Here’s one I think looks like a brilliant bargain.
Pawn star
Pawnbrokers like H&T (LSE:HAT) can be classic lifeboats for investors during troubled times. Demand for their credit services typically booms when consumers struggle to source money elsewhere. People also often turn to the second-hand goods they sell when inflation rises and their disposable incomes shrink.
Finally, these companies tend to deal heavily in gold, an asset which often spikes in value during tough economic periods (just today the precious metal struck new record peaks of around $3,031 per ounce).
Profits boom
These qualities were on full display when H&T released its full-year trading statement on Tuesday (18 March). Pre-tax profit leapt 10% in 2024, to £29.1m, due to continued strength for its core pawnbroking operations.

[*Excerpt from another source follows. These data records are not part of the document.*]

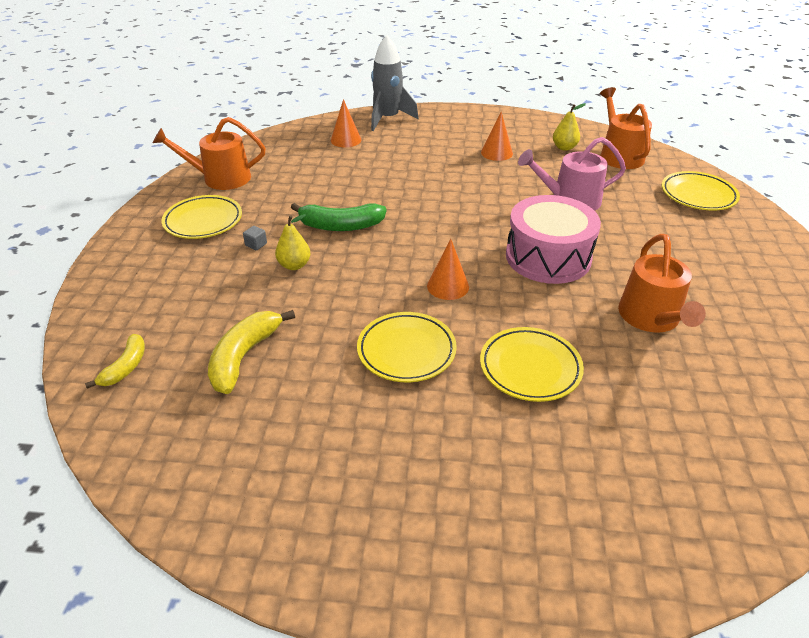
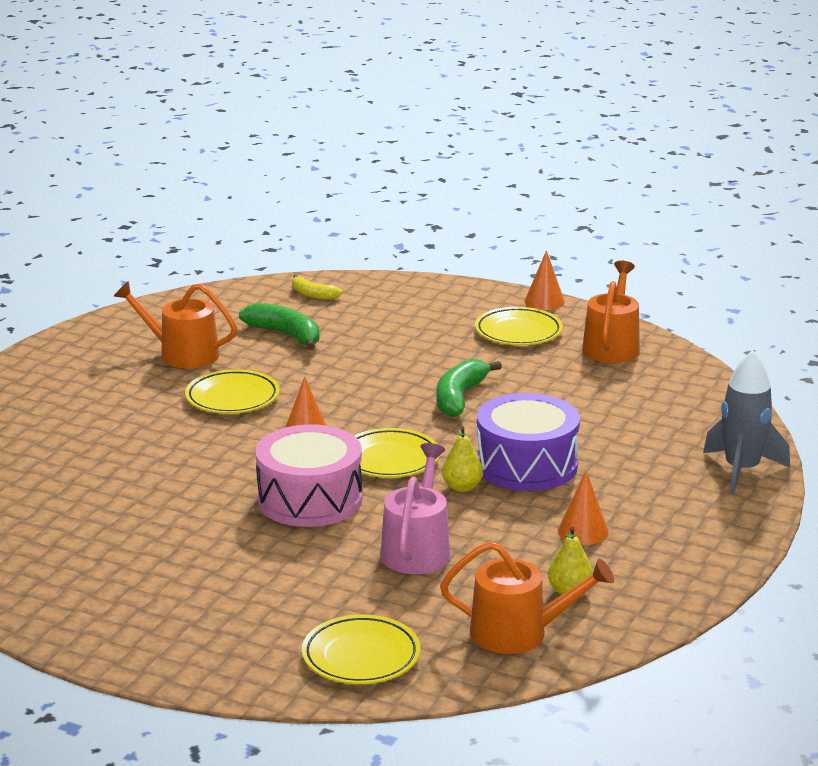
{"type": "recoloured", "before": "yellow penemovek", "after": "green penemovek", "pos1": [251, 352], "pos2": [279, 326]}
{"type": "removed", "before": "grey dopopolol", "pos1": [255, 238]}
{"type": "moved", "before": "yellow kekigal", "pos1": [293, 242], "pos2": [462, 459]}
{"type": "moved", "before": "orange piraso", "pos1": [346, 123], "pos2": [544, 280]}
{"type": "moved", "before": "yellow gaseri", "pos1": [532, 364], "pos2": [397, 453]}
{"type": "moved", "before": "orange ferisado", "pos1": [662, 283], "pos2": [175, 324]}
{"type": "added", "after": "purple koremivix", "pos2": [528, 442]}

H&T’s pledge book — its record of loans and pawned items — leapt 26% year on year to £127m. The business said it enjoyed “record levels of new customers borrowing from us for the first time“.
Boosted by the buoyant gold price, H&T also saw revenues and gross profits from retail jewellery and watch sales leap 27% and 34% respectively. These came out at £61.8m and £19.3m last year.
Trading landscape
H&T’s clearly making impressive progress in these favourable times. With 285 stores, it’s the UK’s largest pawnbroker and it continues to grow market share.
Can it continue to make waves though? Even if it continues to make strong strategic progress, sales and profits could be undone by an uptick in the domestic economy that dents loan and retail demand.
Yet for the moment, trading conditions look set to remain favourable over the short term at least. This is reflected by recent GDP downgrades by the Organisation for Economic Co-operation and Development in recent hours.
The body now expects UK growth of just 1.4% in 2025 and a slower 1.2% next year. I feel estimates could be set for further downgrades too, as business confidence dives and US trade tariffs loom.
Cheap as chips
Through steady expansion, H&T remains committed to capitalise on this opportunity, not to mention drive long-term growth. It added seven new stores to its estate in 2024 and embarked on a further 48 store refits.
A strong balance sheet gives the business scope to continue investing for growth while continuing to reward shareholders with a growing dividend too. In 2024, it hiked the total payout 6% year on year to 18p per share.
For the current financial year — which H&T has changed the end date of to September — the business trades on a forward price-to-earnings (P/E) ratio of 7.1 times. With a 5.1% dividend yield too, H&T’s share price offers excellent all-round value, in my view.
Despite the threat of rising costs and a possible change in economic conditions, I think H&T shares are worth serious consideration at current prices.